4. Find an Inmate in Connecticut Through a Public Records Search
Using an online public records search service like CheckThem can save you valuable time. CheckThem scans billions of public records of local, county, state and federal agencies in a matter of seconds. A background check will turn up arrest records, convictions, and any pending litigation related to the person you’re looking for.
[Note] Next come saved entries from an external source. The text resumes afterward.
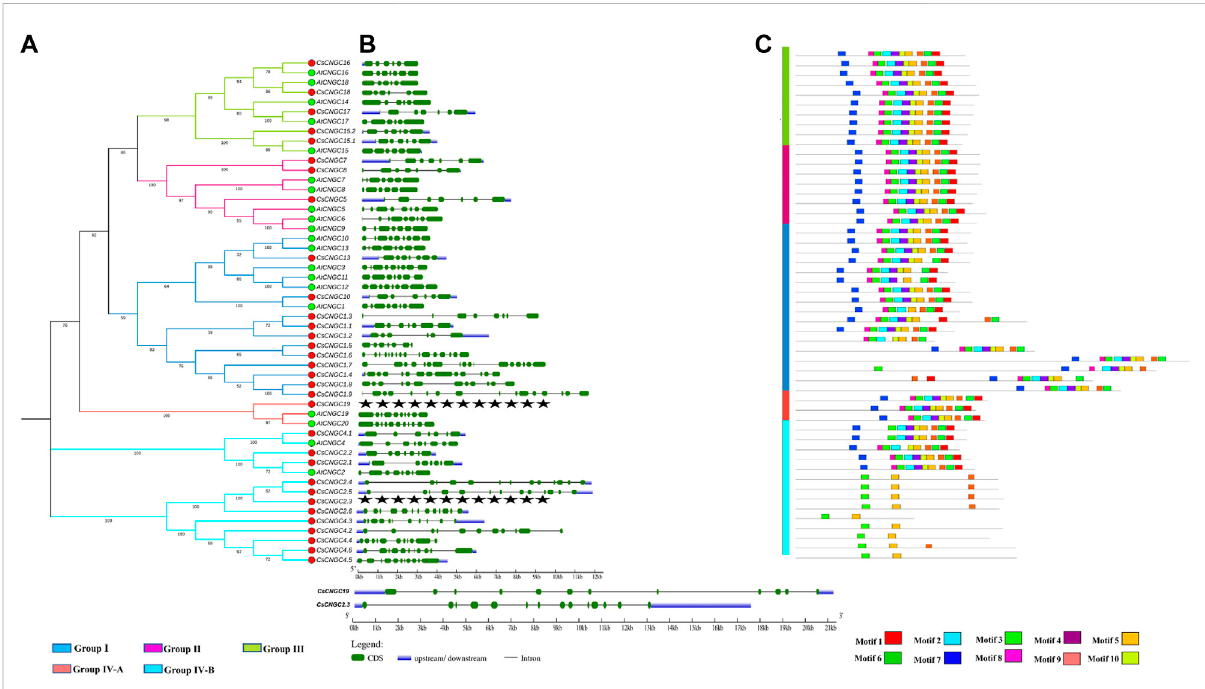
FIGURE 4 (A) Phylogenetic tree constructed at MEGA 7.0 based on Neighbor-Joining method with a bootstrap value of 1,000 replicates using protein sequences of AtCNGCs and CsCNGCs. Red colored circles represent CsCNGCs and green colored circles represent AtCNGCs. (B) Gene structures of AtCNGC and CsCNGC were determined by using GSDS v2.0. (C) Representation of conserved motifs in AtCNGCs and CsCNGCs determined by using MEME suite.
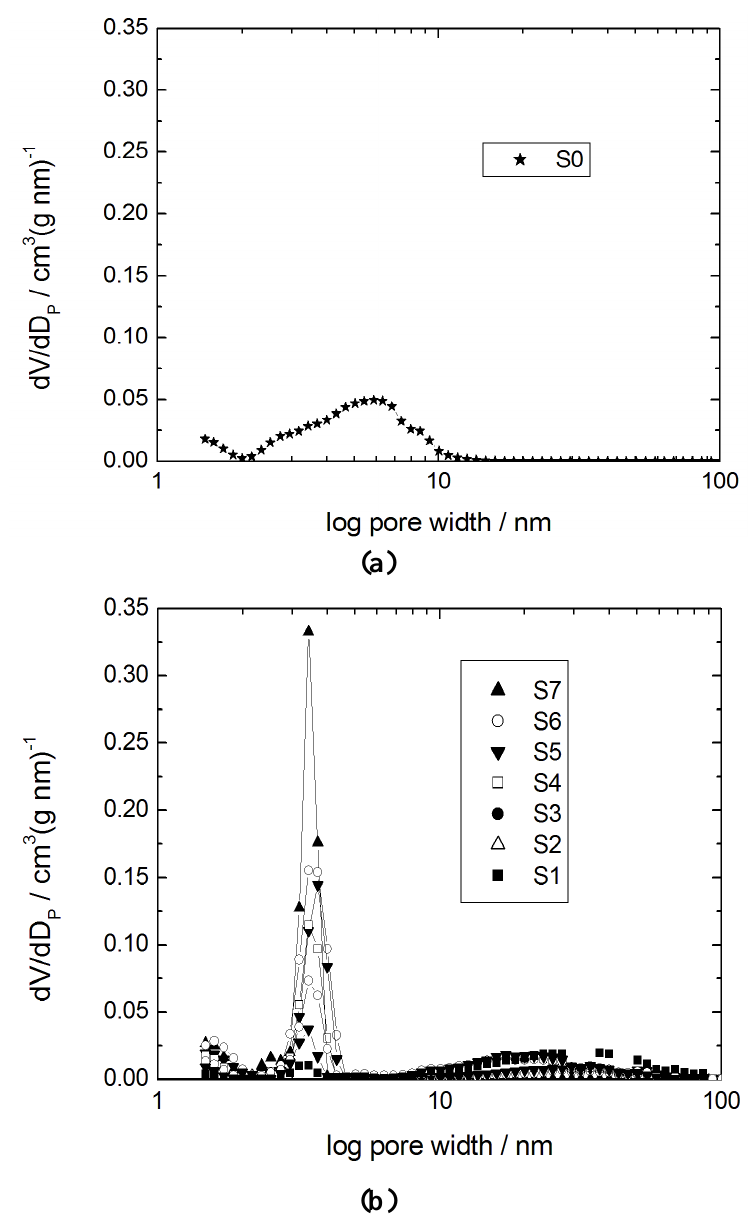
Figure 2. Pore width distributions calculated using the density functional theory (DFT) model (slit pore) for ( a ) the initial silica gel S0; and ( b ) the transformation products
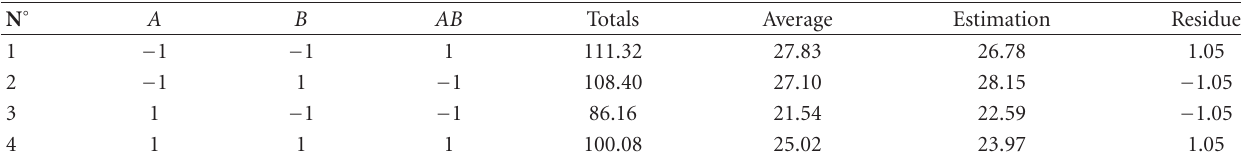
Table 7: Experiment plan (2 2 )-data.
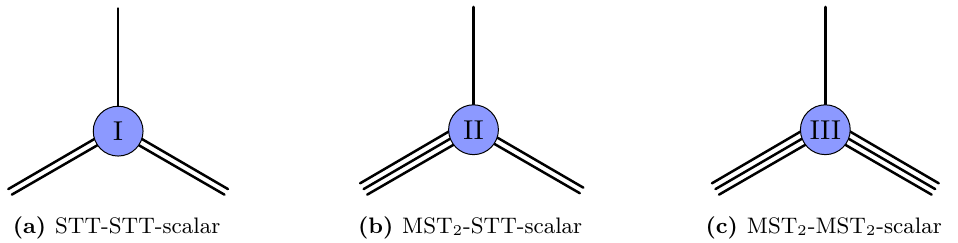
Figure 2. Vertices with an associated one-dimensional space of tensor structures. Single-lined legs are scalars; double or triple lines correspond respectively to STT and MST type III vertex in figure 2c, the space is two-dimensional and reduces to one dimension only in d = 4 .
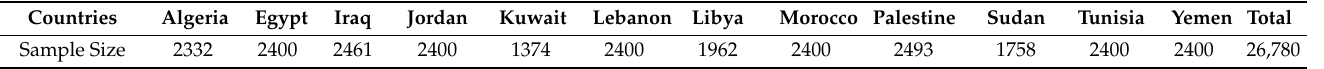
Table A1. Number of respondents to the ABS by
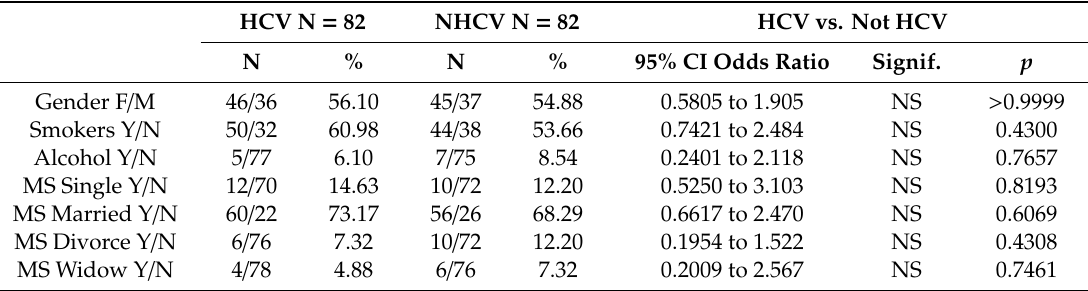
Table 1. Gender and lifestyle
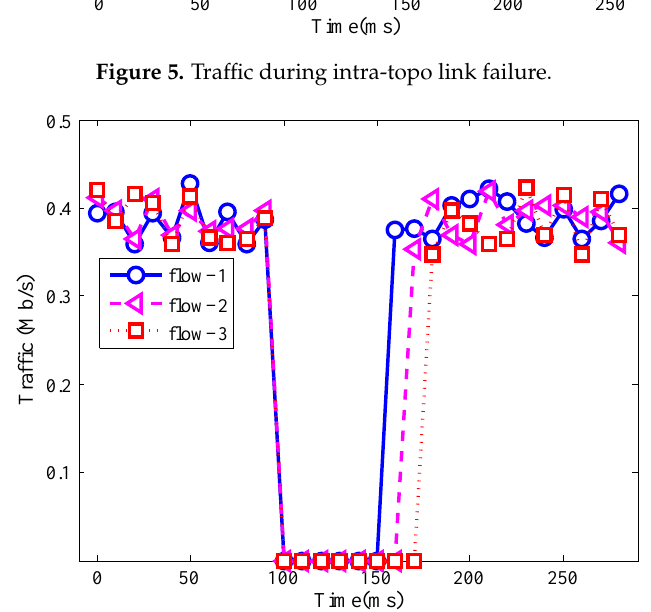
Figure 6. Traffic during switch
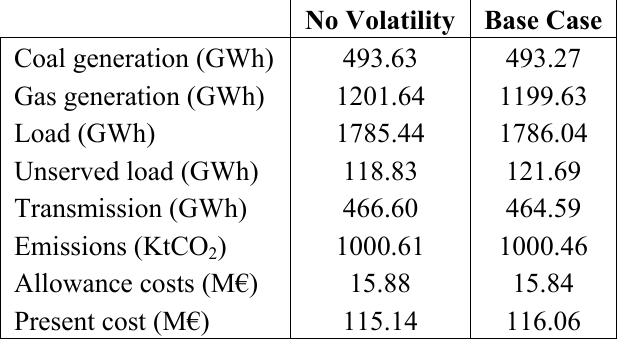
Table 4. Average generation, load, transmission, and costs ( 1 L ): Deterministic case vs. base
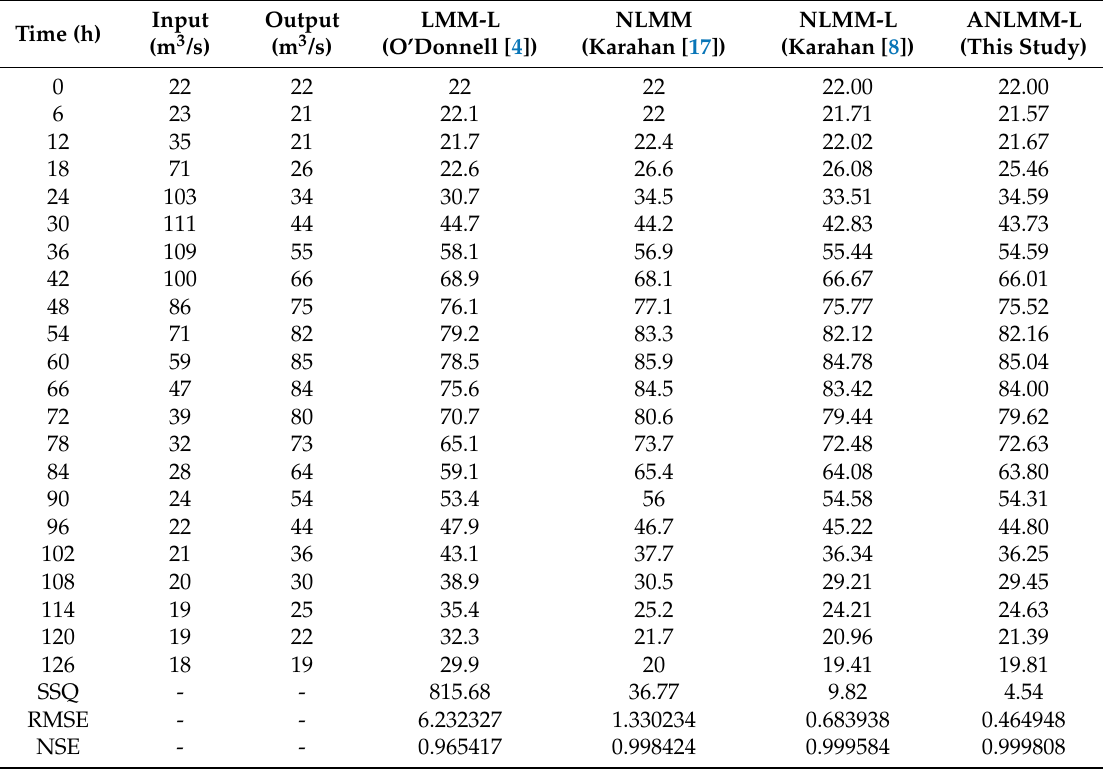
Table 4. Comparison of the outflow hydrographs calculated for the Wilson flood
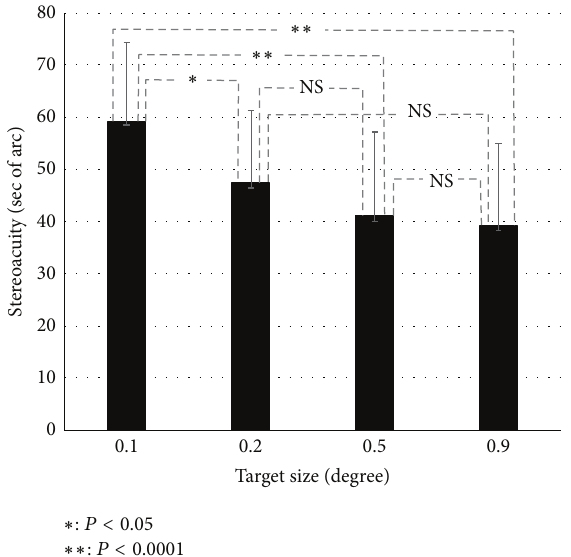
Figure 2: Average stereoacuity values for each target size. From the left of the graph, target sizes of 0.1 ∘ , 0.2 ∘ , 0.5 ∘ , and 0.9 ∘ are shown.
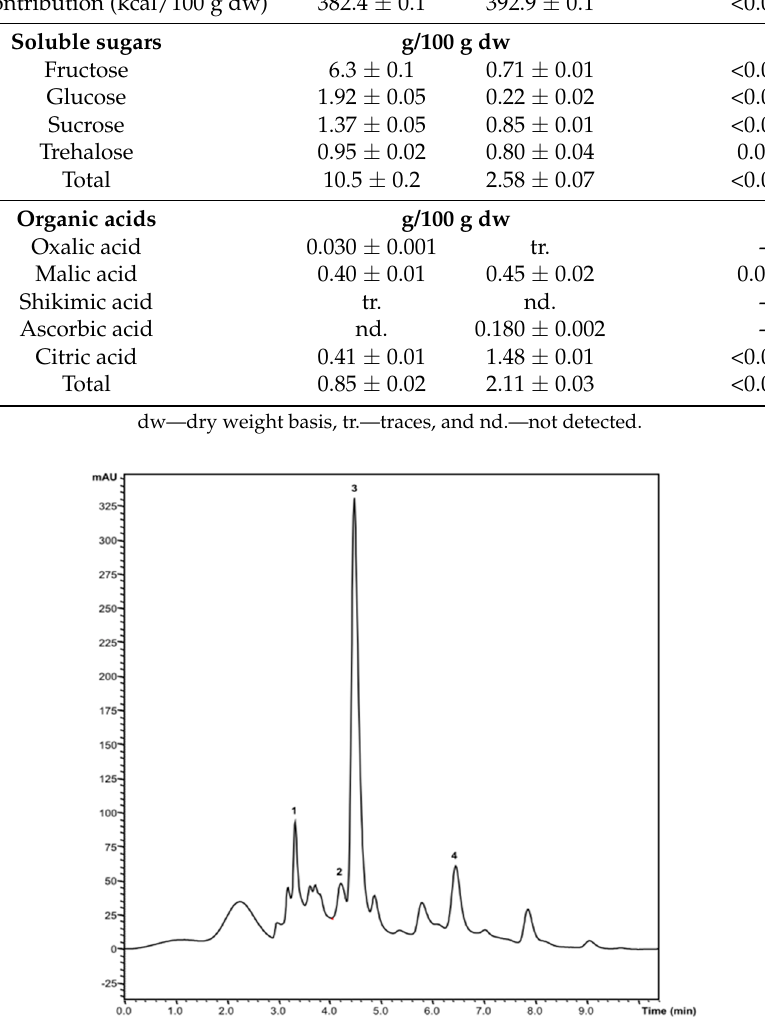
Figure 1. Organic acids chromatogram profile of the CH sample at 215 nm: 1—oxalic acid, 2—malic acid, 3—ascorbic acid, and 4—citric acid.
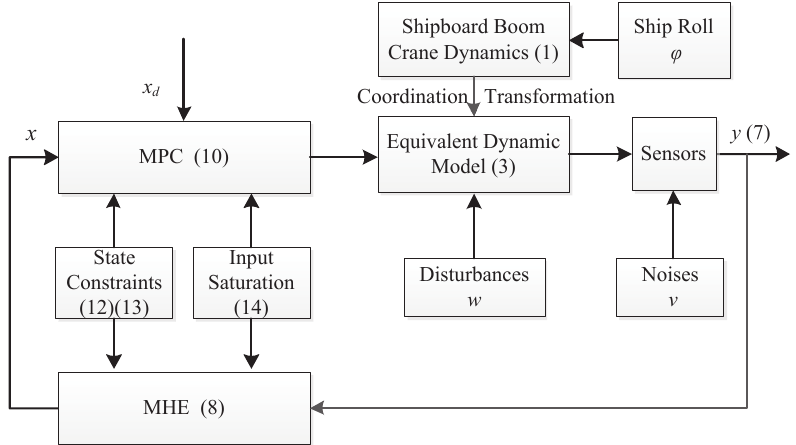
Figure 3. Block diagram of the control scheme combining MPC and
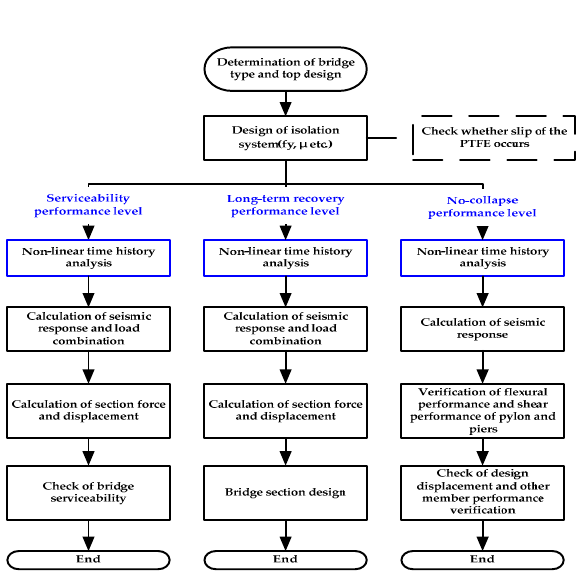
Figure A1. Proposed design procedure for R-FBI (Case I).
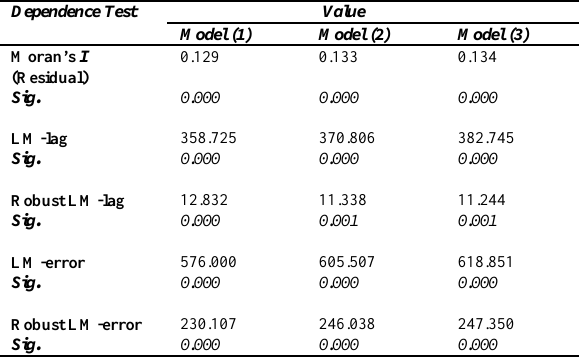
Table 5. Lagrange Multiplier diagnostic tests for SOC- environment relationships. Model (1), (2), and (3) include maximum, mean, and minimum temperature,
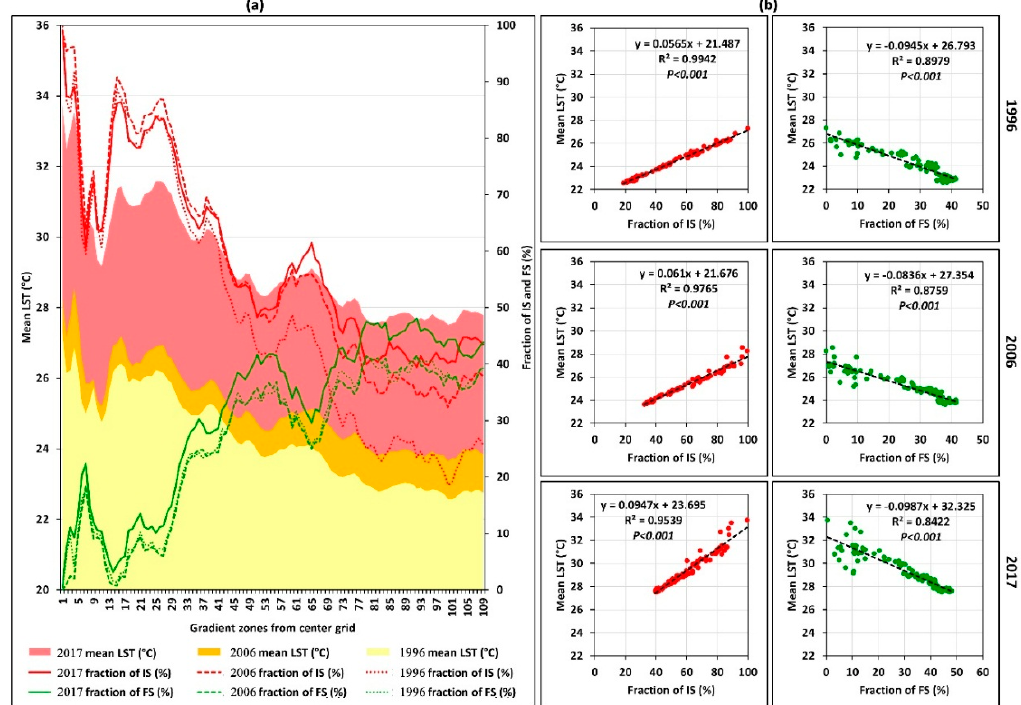
Figure 3. ( a ) Spatial pattern of mean LST and the fraction of IS and FS along the gradient zones (GZs); and ( b ) scatter plots between mean LST and fraction of IS and FS in 1996, 2006, and 2017.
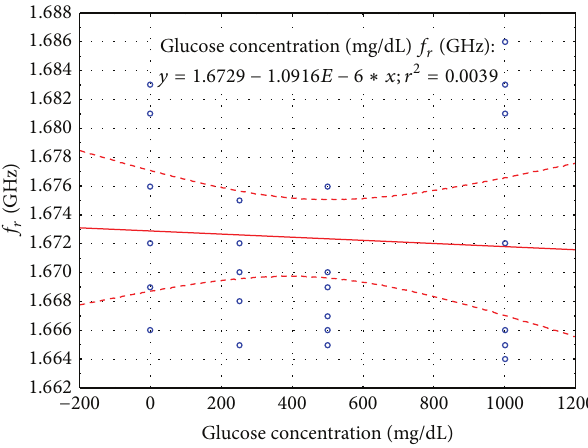
Figure 6: Dependence of sensor resonant frequencies on glucose concentration of physiological saline-glucose solutions; dashed red lines denote 95% confidence interval.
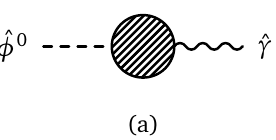
Figure 2: Standard Model diagrams contributing to Higgs boson decays to two pho- tons which vanish identically. These diagrams, if nonzero, would contribute to one- particle reducible diagrams where the ˆ φ 0 or ˆ Z are contracted with a ˆ H ˆ φ 0 ˆ Z or ˆ H ˆ Z ˆ Z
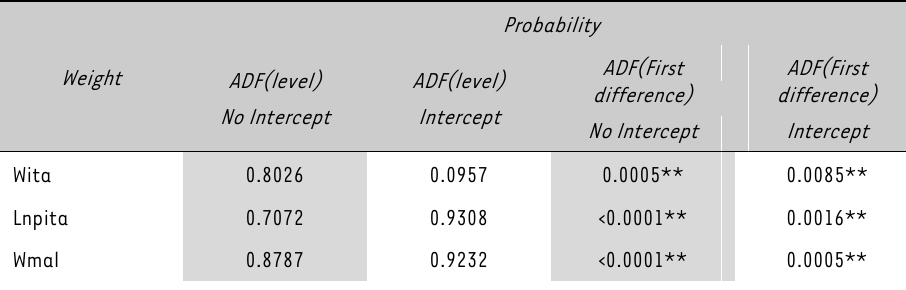
ADF results for USA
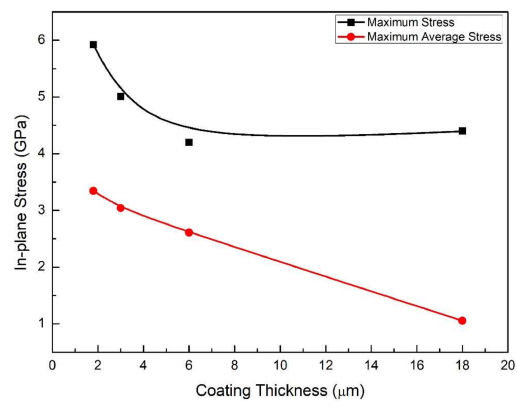
Figure 10. A comparison of the maximum TIS (red) and the maximum in-plane stress (black) found in the films of a series of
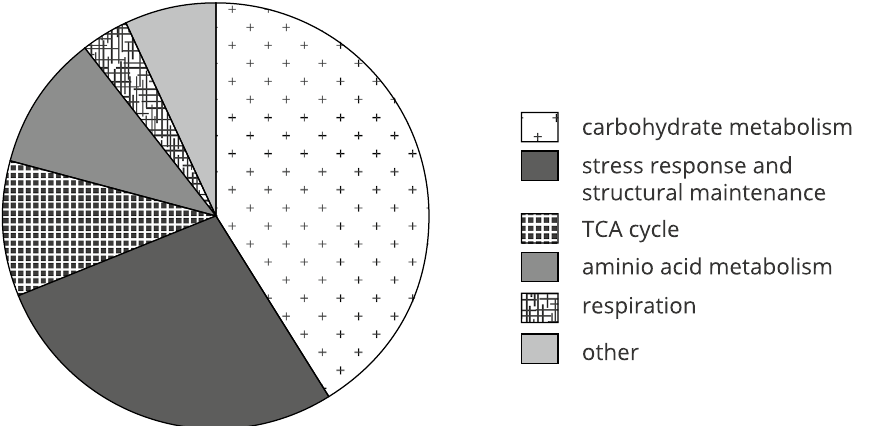
Figure 5. Assignment of glucose-concentration-dependent proteins to functional categories. Glucose- concentration-dependent spots were detected in the fluorescence scans of 2D-DIGE gels by comparing the proteomes of cells grown at different initial glucose concentrations (0.1% or 2% (w/v)) using ANOVA. The glucose-concentration-dependent proteins subsequently identified by LC/ESI–MS/MS were categorized according to their function. Proteins with multiple known functions were assigned to different functional categories accordingly. The category "other" subsumes proteins not considered in any other functional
How to Contact a Connecticut Inmate
Connecticut inmates are not allowed to take incoming calls. Inmates are allowed to contact people through these methods:
1. Phone Calls
All inmates held in a Connecticut prison are allowed to make outgoing, collect calls. Each offender can submit up to ten phone numbers they can call. All inmates are assigned to a counselor who approves the list of contacts a prisoner is allowed to reach by phone. The state reserves the right to monitor and record all phone calls. Prisoners are not allowed to take incoming calls.
The phone system for prisoner calls is run by the Securus Corporation. Anyone wanting to receive calls from an inmate is required to set up an account with the company. Securus charges a fee for each call, plus a rate per minute.
2. Snail Mail
All inmates in Connecticut are allowed to receive snail mail. They are allowed to send letters to anyone, except for victims of their crimes, other inmates, or inmates recently paroled. There is no limit to the number of letters they can send, though they must pay for their postage.
Prisoners are also allowed to receive money through a personal inmate trust fund.
Prisoners can receive books, magazines, and newspapers through the mail. These must come directly from a publisher, and not contain nudity, suggestive sexual material, or have any gang hand gestures or symbols in them. Prisoners can also receive 4″ by 6″ photos.